A quintessentially human collection of poems, Holly Harris
Somewhere a cleaner
Various poets
Landing Press
Pub. 2021
23 August, 2021
Laborious jobs create the best artists. While the body is at work scrubbing, vacuuming or wiping, the mind is free to play with words. If nothing else, Somewhere a cleaner could exist solely to prove this point.
Poetry anthologies are often susceptible to thematic clashes. Somewhere a cleaner could’ve fallen victim to this trap. It would’ve been easy for this collection to do so, because the poets themselves held conflicting emotions about the topic. Some hated the work, others loved it – a few identified themselves as cleaners first, people second.
No matter the feeling, however, all had problems with the industry. Individual struggles were carried by the collective of authors; poets that do not speak at all of their strife are few and far between. Each cleaner had a story that highlighted an issue of the job. At a point, the testimonies become too similar to write off as coincidence. Page after page, I was left considering the people behind the words. It was this overarching narrative that made Somewhere a cleaner so quintessentially human.
One of the most insightful looks into this idea came from Feana Tu’akoi’s Happy in my work. She describes singing as she cleaned, and how it was misinterpreted by a guest. He’s glad to see “a young person so happy in her work!”, and Tu’akoi halts. “I sang not because I liked to clean,” she wrote, “but because I liked to / sing.” This line stayed in my head. It makes perfect sense to me, and as a teenager, I can relate to avoiding things I like for fear of misconception. This poem tackles what is expected of a cleaner – that they should be unseen and unheard – and reminds readers of how ridiculous these expectations are. Why shouldn’t a girl sing for her own enjoyment?
Tina Shaw’s Baby Grand is possibly my favourite of the collection. It’s told from a young mother’s point of view, and socio-economic class plays a big role in her situation. She’s much poorer than the family of the house she cleans. Despite little knowledge of the occupants, she’s aware that they have children. As such, the cleaner doesn’t feel out of line asking if her ill four year old daughter can accompany her to the house. The people who own the house decline. Shaw laments this. Everything feels intentionally dirtier as she imagines her child stuck at kindy. In the last lines of this poem, the cleaner walks “out of the house / leaving the door unlatched behind me.” It’s an impactful message. How easy would it have been for the occupants to allow a child with a cold into their house while they weren’t even home? Shaw had gone out of her way to reassure the family that her girl wouldn’t be a nuisance.
Leaving the door unlatched is such a small action, but it’s the most power this cleaner holds over her employers. It invites others in the neighbourhood to teach this family a lesson she feels they deserve, while keeping her own hands clean. One can argue the morality of such a prospect, though the root of the issue is ultimately what should be addressed instead. This cleaner should’ve had countless other ways to help her position, and she didn’t.

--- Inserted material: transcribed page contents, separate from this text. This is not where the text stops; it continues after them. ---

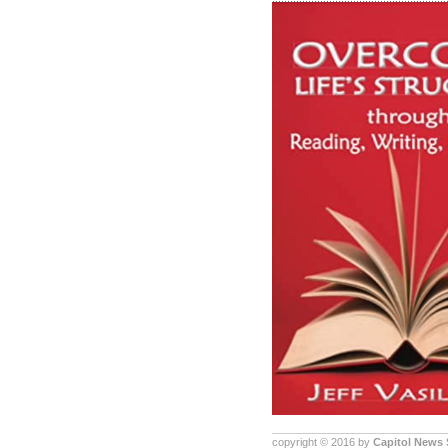
copyright © 2016 by
Capitol News 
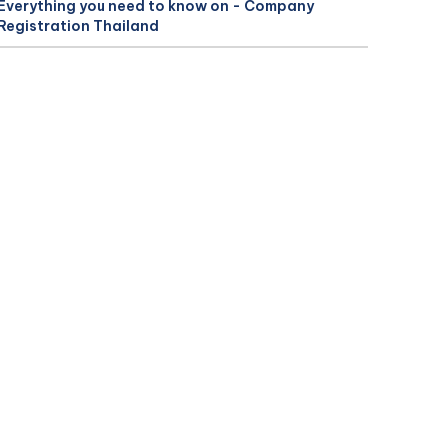
Everything you need to know on - Company
Registration Thailand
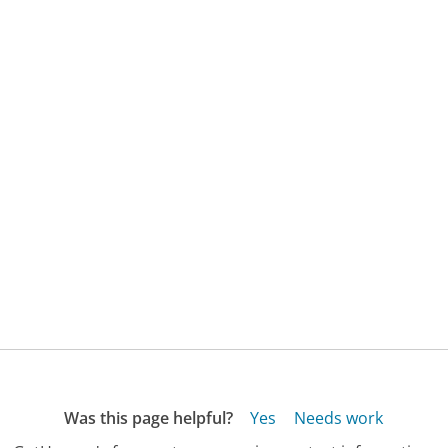
Was this page helpful?
Yes
Needs work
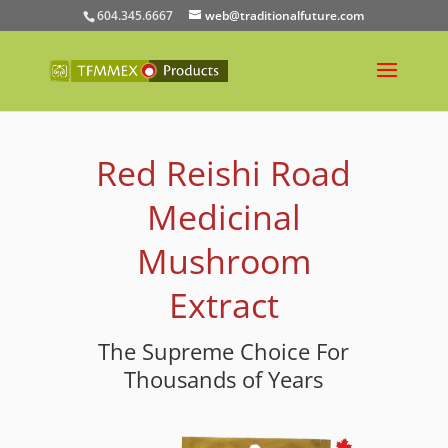
604.345.6667
web@traditionalfuture.com
Red Reishi Road
Medicinal
Mushroom
Extract
The Supreme Choice For
Thousands of Years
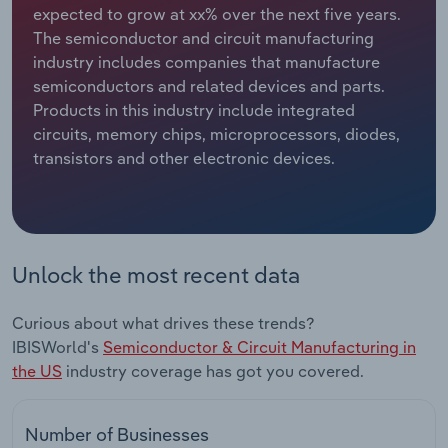
expected to grow at xx% over the next five years.
The semiconductor and circuit manufacturing
Relpro
Marketing
Accommodation & Food Services
Industry Classifications
industry includes companies that manufacture
semiconductors and related devices and parts.
Private Equity
Mining
Products in this industry include integrated
circuits, memory chips, microprocessors, diodes,
Procurement
Personal Services
transistors and other electronic devices.
Sales
Professional, Scientific and Technical
Services
Public Administration & Safety
Unlock the most recent data
Real Estate, Rental & Leasing
Curious about what drives these trends?
IBISWorld's
Semiconductor & Circuit Manufacturing in
Retail Trade
the US
industry coverage has got you covered.
Thematic Reports
Number of Businesses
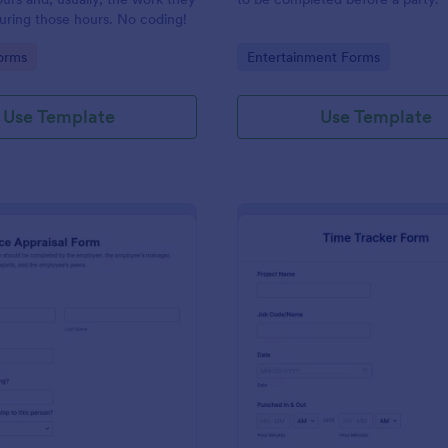
uring those hours. No coding!
gory:
Go to Category:
orms
Entertainment Forms
Use Template
Use Template
: Performance Appraisal Form
: Ti
Preview
Preview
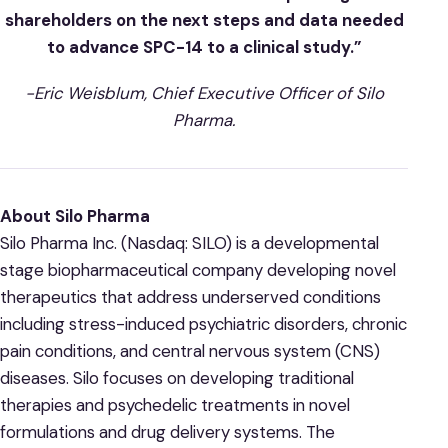
shareholders on the next steps and data needed
to advance SPC-14 to a clinical study.”
-Eric Weisblum, Chief Executive Officer of Silo
Pharma.
About Silo Pharma
Silo Pharma Inc. (Nasdaq: SILO) is a developmental
stage biopharmaceutical company developing novel
therapeutics that address underserved conditions
including stress-induced psychiatric disorders, chronic
pain conditions, and central nervous system (CNS)
diseases. Silo focuses on developing traditional
therapies and psychedelic treatments in novel
formulations and drug delivery systems. The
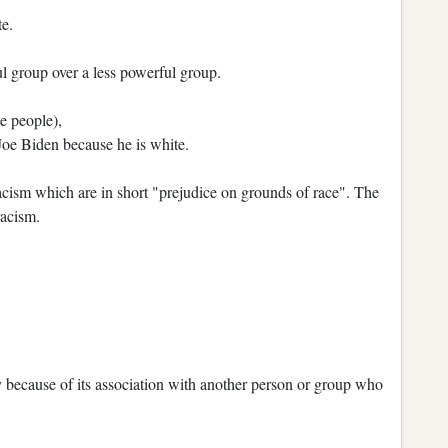
te.
l group over a less powerful group.
e people),
Joe Biden because he is white.
acism which are in short "prejudice on grounds of race". The
racism.
 because of its association with another person or group who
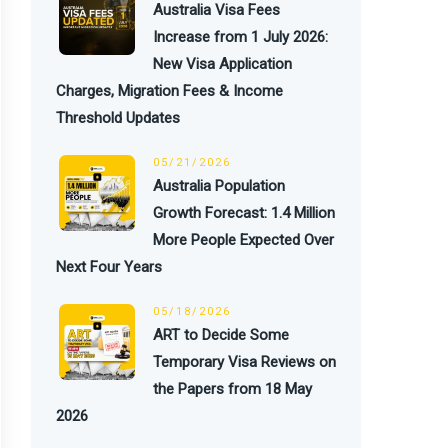
Australia Visa Fees
Increase from 1 July 2026:
New Visa Application
Charges, Migration Fees & Income
Threshold Updates
05/21/2026
Australia Population
Growth Forecast: 1.4 Million
More People Expected Over
Next Four Years
05/18/2026
ART to Decide Some
Temporary Visa Reviews on
the Papers from 18 May
2026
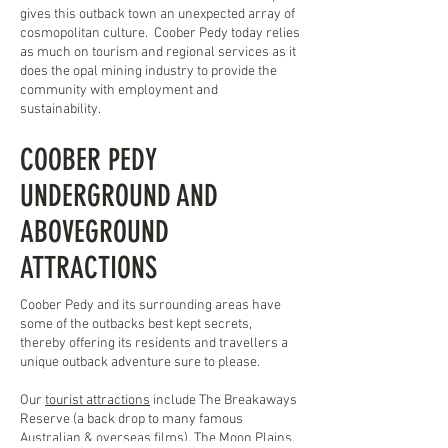
gives this outback town an unexpected array of
cosmopolitan culture. Coober Pedy today relies
as much on tourism and regional services as it
does the opal mining industry to provide the
community with employment and
sustainability.
COOBER PEDY
UNDERGROUND AND
ABOVEGROUND
ATTRACTIONS
Coober Pedy and its surrounding areas have
some of the outbacks best kept secrets,
thereby offering its residents and travellers a
unique outback adventure sure to please.
Our
tourist attractions
include The Breakaways
Reserve (a back drop to many famous
Australian & overseas films), The Moon Plains,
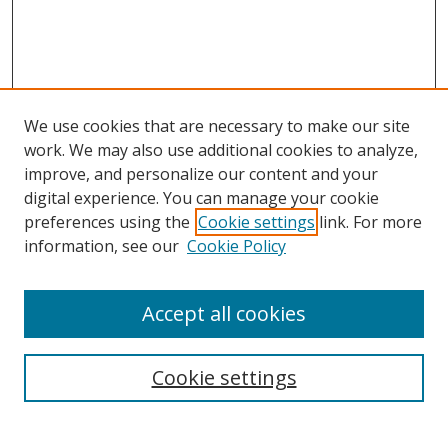
We use cookies that are necessary to make our site
work. We may also use additional cookies to analyze,
improve, and personalize our content and your
digital experience. You can manage your cookie
preferences using the
Cookie settings
link. For more
information, see our
Cookie Policy
Accept all cookies
Search
Cookie settings
Enter search terms:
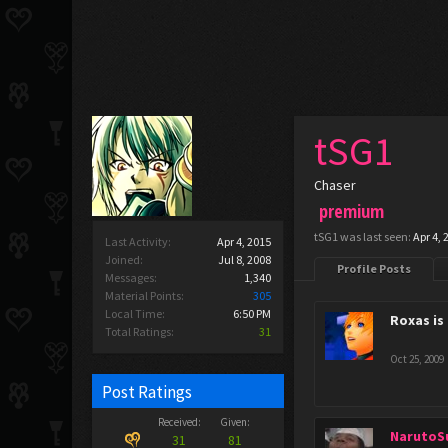
tSG1
Chaser
premium
tSG1 was last seen:
Apr 4, 
Last Activity:
Apr 4, 2015
Joined:
Jul 8, 2008
Profile Posts
Messages:
1,340
Material Points:
305
Local Time:
6:50 PM
Roxas is
Total Ratings:
31
Oct 25, 2009
Post Ratings
Received:
Given:
NarutoS
31
81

Somewhere a cleaner weaves a wide array of languages, cultures and experiences into a solitary class struggle. What made this collection so touching was the inclusion of every poet’s story. I couldn’t help but root for those who’d written.
Little sentences made me smile; “I am now living my dream” was one that came up astoundingly often, from authors looking back on their lives. Today, too many cleaners remain underpaid and underappreciated. Somewhere a Cleaner will have me fighting on their side forever.
- Holly Harris is a year 11 student at Napier Girls’ High School.